Trecho:
================================

Publicado 16/01/2018 15:26
A sociedade brasileira foi vítima, a partir de 2013, de um dos ataques mais insidiosos e virulentos do capitalismo financeiro internacional.
O ataque teve um sentido duplo: quebrar a nascente experiência do BRICS enquanto tentativa de inserção internacional autônoma do País e transformar o Orçamento público por meio da dívida pública – gigantesca fraude de socialização de prejuízos e privatização de lucros –, além das riquezas nacionais, em um espaço livre para a rapina econômica de uma ínfima elite.
Como as outras frações dos proprietários, incluídos o agronegócio e a indústria, retiram seu lucro maior, crescentemente, da mesma fraude, a fração financeira do capital passa a ter o comando do processo econômico e do processo político.

================================

Dados fornecidos:
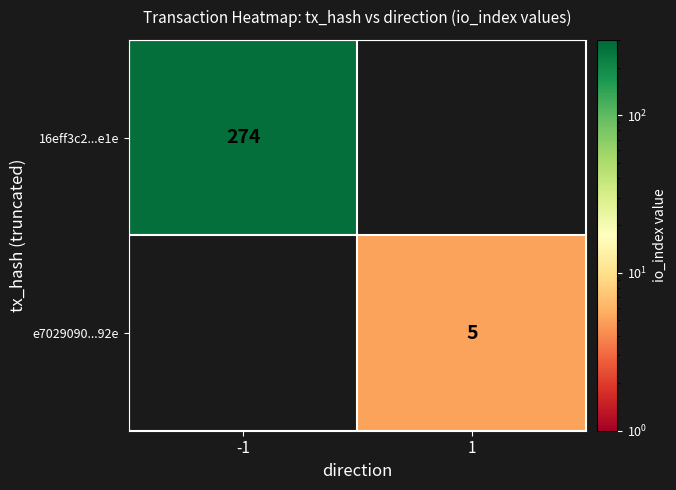

Is it true that e7029090...92e equals 7 at 1?

False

================================

Usando as informações:
[1] Por favor, reproduza o trecho começando em "Como as outras" e seguindo até "do processo político.".
[2] Responda com base no trecho:
(a) A partir de que ano a sociedade brasileira foi vítima do ataque?
(b) Que experiência o ataque buscava quebrar?
(c) Que fração do capital passa a comandar o processo econômico e o político?

Respostas dos exercícios:
[1]
Como as outras frações dos proprietários, incluídos o agronegócio e a indústria, retiram seu lucro maior, crescentemente, da mesma fraude, a fração financeira do capital passa a ter o comando do processo econômico e do processo político.

[2]
(a) 2013.
(b) A nascente experiência do BRICS.
(c) A fração financeira.